When ‘Polar Express’ Met The New York Times – Deadline

When ‘Polar Express’ Met The New York Times – Deadline
by: Zizi Abdel Ghaffar
Here they come again, those holiday perennials. Movies, both good and bad, that year after year find their way back into theaters, onto small screens and deep into stockings that still get stuffed with digital discs.
How the Grinch Stole Christmas. A Christmas Story. Love Actually. It’s a Wonderful Life, of course. A Christmas Carol, ad infinitum. Nutcracker after Nutcracker after Nutcracker.
My personal favorite, released 19 years ago, on Nov. 10, 2004, by Warner Bros., is The Polar Express from the technophile director Robert Zemeckis (whose latest, Here, is upcoming).
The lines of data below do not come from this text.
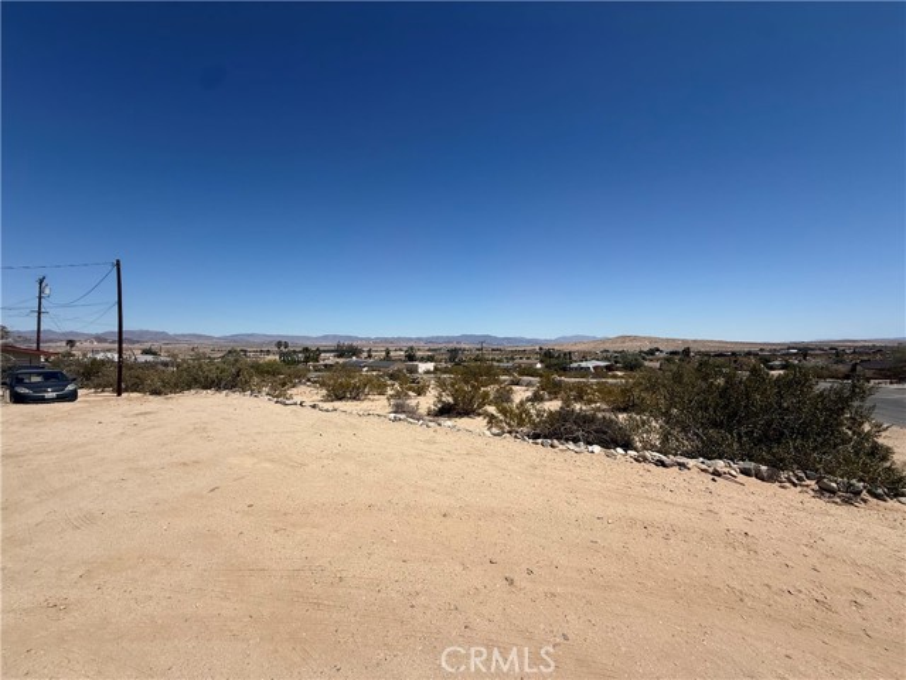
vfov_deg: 85.7
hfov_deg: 102.1
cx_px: 453
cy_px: 340
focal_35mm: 14
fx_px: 366
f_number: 2.2
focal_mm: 2.22
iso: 50
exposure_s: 1/4762
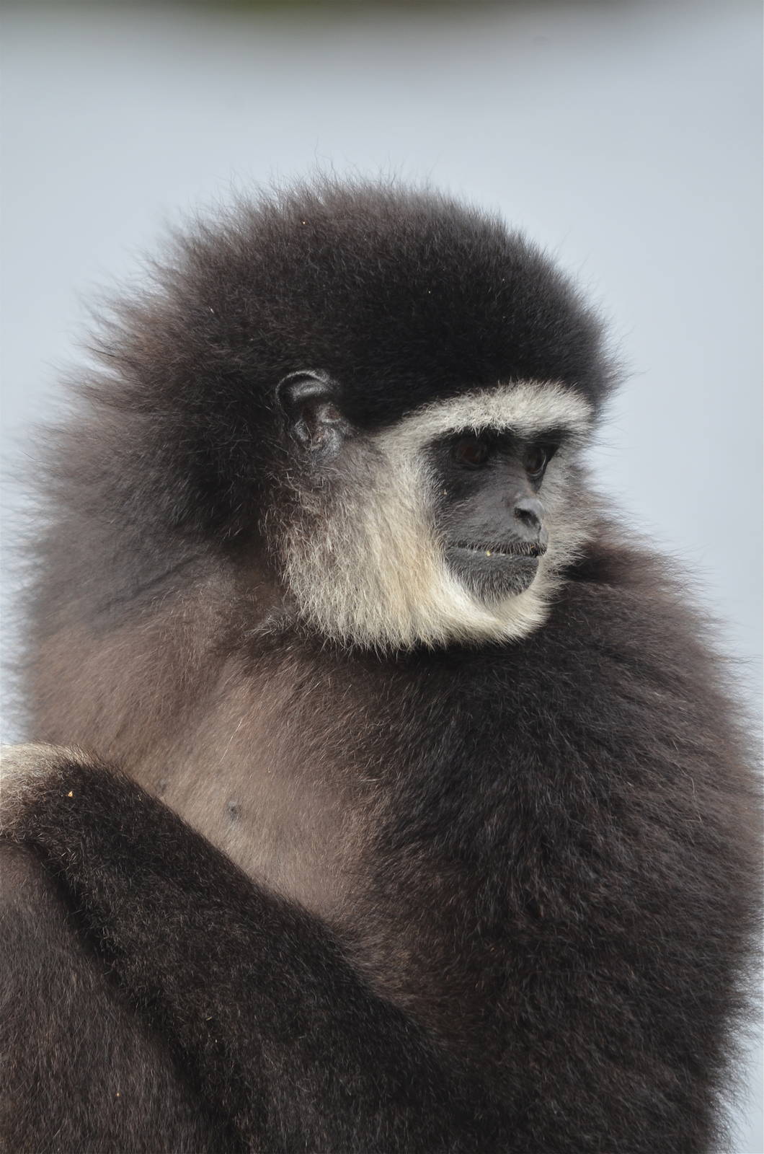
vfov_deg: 2.8
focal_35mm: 750
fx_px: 23977
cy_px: 577
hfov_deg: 1.8
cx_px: 382
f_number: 6.3
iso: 400
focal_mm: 500
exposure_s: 1/250
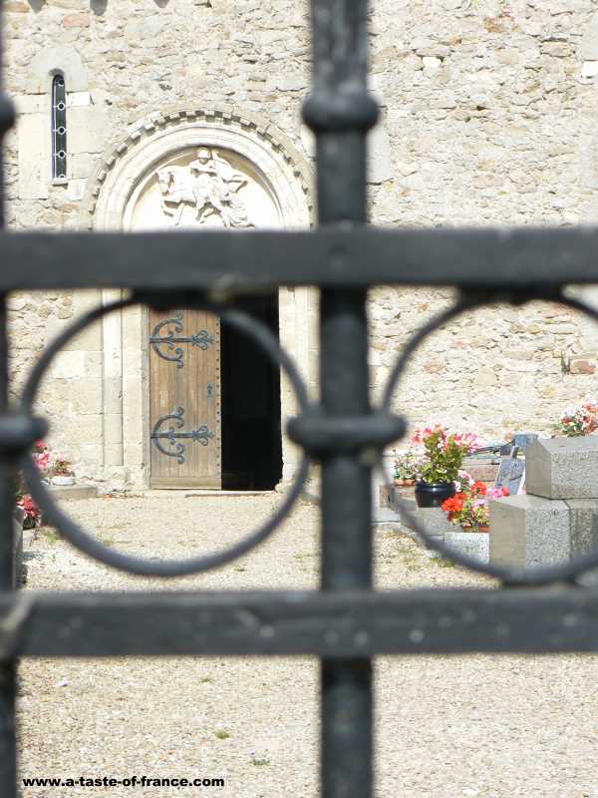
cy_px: 399
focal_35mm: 130
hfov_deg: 11.4
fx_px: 2994
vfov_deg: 15.2
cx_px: 299
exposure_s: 1/400
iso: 80
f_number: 5.6
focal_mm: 21.6
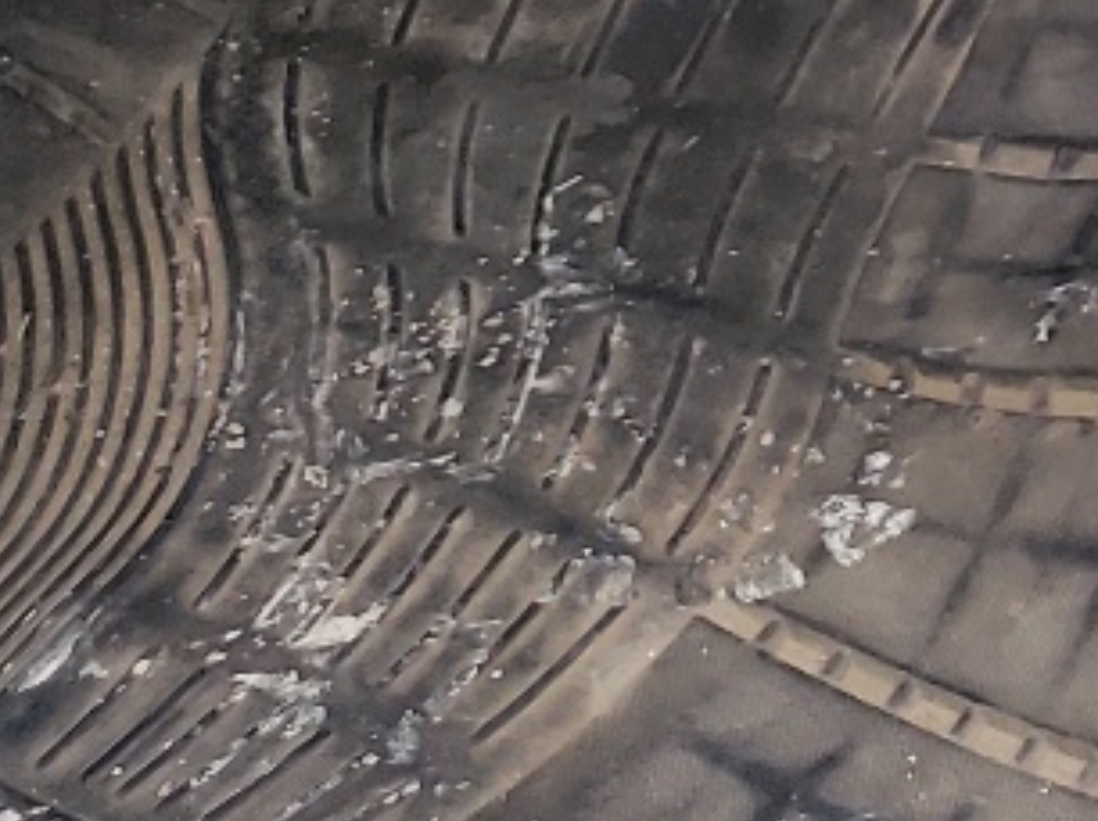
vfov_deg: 9.6
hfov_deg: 12.7
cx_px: 2178
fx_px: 4310
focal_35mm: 136
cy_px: -1147
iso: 61
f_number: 1.5
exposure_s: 1/120
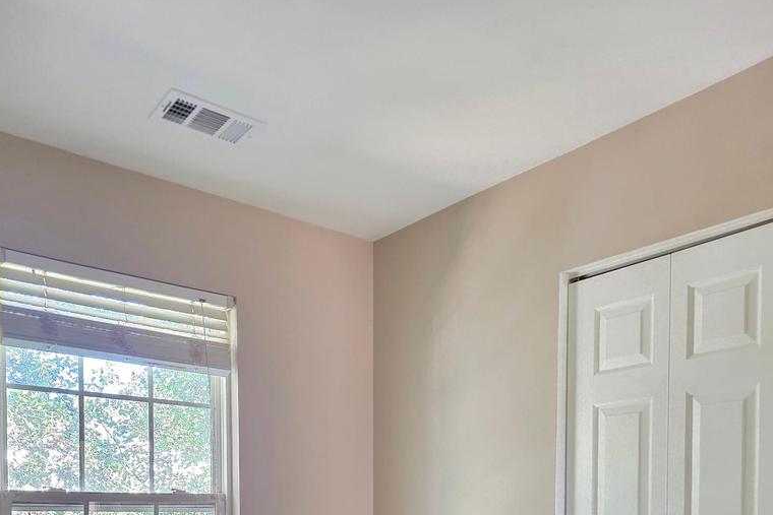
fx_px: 730
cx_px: 388
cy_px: 527
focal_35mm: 34
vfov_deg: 34.9
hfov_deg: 55.8
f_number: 1.7
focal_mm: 6.25
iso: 1250
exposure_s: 1/120
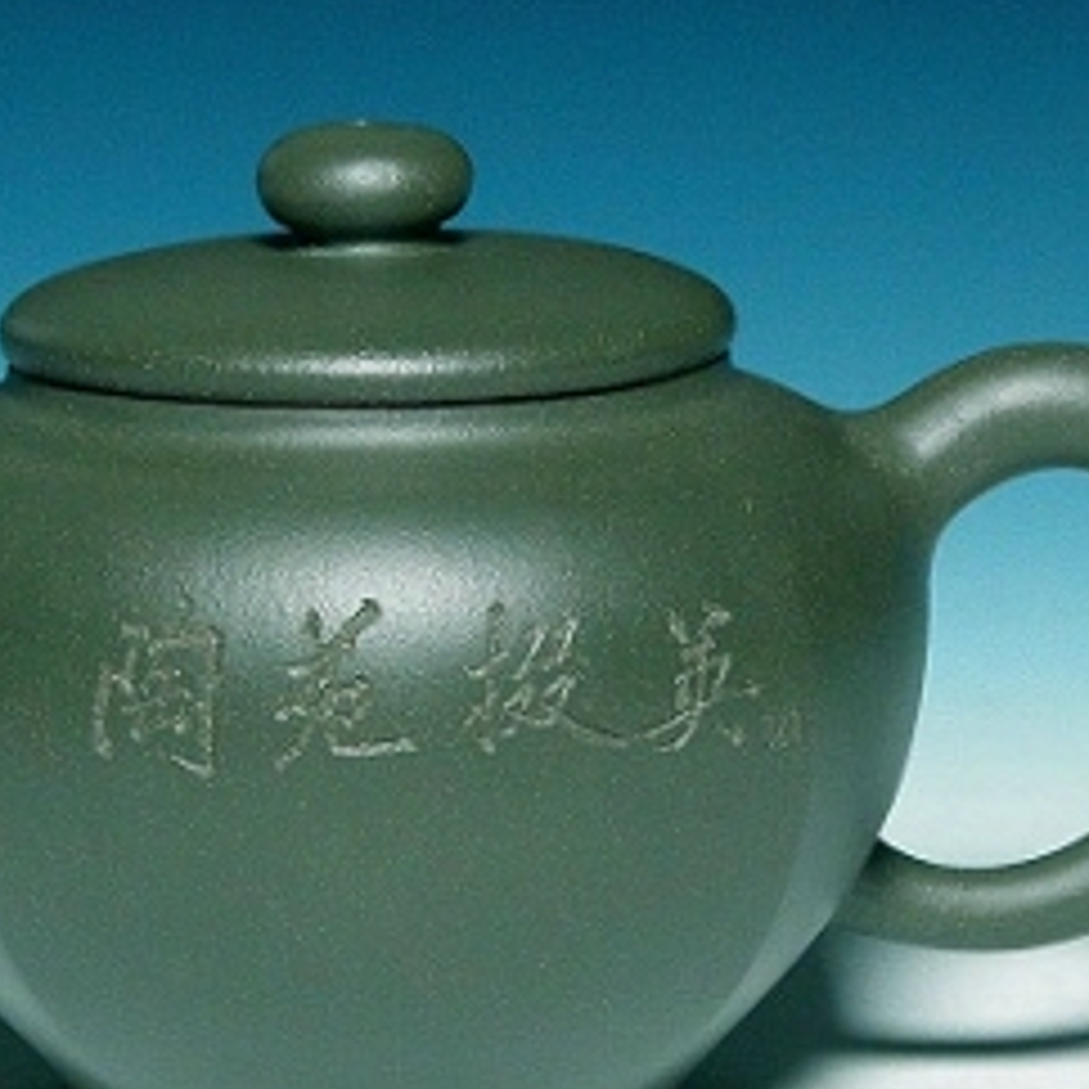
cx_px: 448
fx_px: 6442
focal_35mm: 181
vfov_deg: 9.7
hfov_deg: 9.7
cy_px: 608
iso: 400
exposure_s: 1/3.7
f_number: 7.6
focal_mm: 31.9
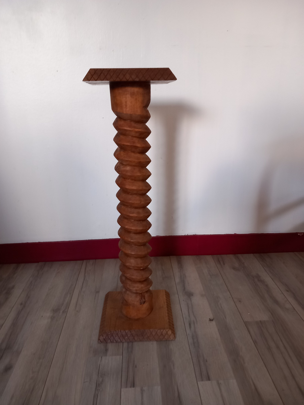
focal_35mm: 27
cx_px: 152
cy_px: 202
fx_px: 316
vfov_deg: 65.3
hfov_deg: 51.4
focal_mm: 4
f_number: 1.8
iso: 250
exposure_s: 1/25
This isn’t a sentimental choice, at least not in the conventional sense. It’s just that every time the picture pops up—and its seasonal DVDs are strung merrily across the Internet, from Amazon to Target—it reminds me of an important life lesson. That is: It’s much easier not to be an editor, especially at The New York Times.
When the Zemeckis Christmas fable—which starred Tom Hanks in a pioneering mash-up of live action and digital animation—was released, I was entering my third month as the movie editor of The Times. It was a new position, part of a since-revised policy that aimed to put battle-hardened “experts” in charge of specific cultural areas like film, television, books or theater.
What qualified me as an expert, I suppose, was a largely unsuccessful nine-year tour as a would-be film producer, plus about a dozen years reporting on Hollywood for too many publications. I’d been around.
But I hadn’t been around long enough to realize that at The New York Times, no matter what they say in the job description—“You’ll be in charge of the movie coverage”—nobody is (or at least was, back then) in charge of anything. Rather, all those ambitious and talented people at The Times, with overlapping titles and responsibilities, are caught up in a tenuous political web that somehow gets the news out (mostly), and leaves almost everyone involved at least a little bit unhappy.
On the plus side of the ledger, I’d more or less figured this out by the time Polar Express came up against the estimable co-chief film critic Manohla Dargis, who was then also fairly new to the paper.
To make a long story short, Manohla didn’t like the movie. I mean, really didn’t like it. The picture, she wrote, was “a grave and disappointing failure.” It was plagued by the “eerie listlessness” of its characters’ faces. The North Pole workshop looked like a “munitions factory.” Santa’s big entrance in front of the elves, said Dargis, evoked “however unconsciously, one of Hitler’s Nuremberg rally entrances in Leni Riefenstahl’s Triumph of the Will.”
That’s pretty rough stuff. But in the way of The Times, it was not my problem, nor even that of the fellow editor who was handling the copy. Critics are entitled to their opinions. Almost.
Where things got sticky was at the very tail end of a long second paragraph, at which point Manohla compared Santa’s big sack of toys to, yes, “an airborne scrotum.”
I don’t know how it works now, but at the time, The Times had a mortal prohibition against unnecessary vulgarity. And, frankly, I wasn’t crazy about the anatomical reference. But my job, as it fell out, was to make sure the critic was protected in her choice of words.
Which, diving into the scrum, I did, or more accurately, helped to do (there couldn’t have been fewer than six or seven editors involved). To explain why, in the review of a G-rated kids’ film, we needed a glandular reference wasn’t easy, particularly since I thought an overgrown walnut or something would have served as well.
But I advocated, and somehow the review as written prevailed, much to the chagrin of Warner’s understandably aroused publicity staff. To a point, it helped that Dave Kehr, another Times writer, a couple weeks earlier had done a long, sympathetic feature on the picture. As every bruised publicist knows, you win some, you lose some.
Anyway, I never did try to supervise the critics. I’m not that dumb. More, I ferociously defended Manohla when a certain famous movie producer cornered me over lunch, and tried to suggest that Dargis, with her often salty opinions, was ‘bad for the industry.’ For the movie industry, maybe. For the newspaper business, not at all.
But the incident left me with a certain soft spot for The Polar Express. The picture opened well enough, airborne genitals notwithstanding, and it was re-released, year after year, through at least 2010.
And every time it surfaces—the DVD is $9.99 at Walmart right now—I get those bittersweet memories of lessons learned, and of holidays past.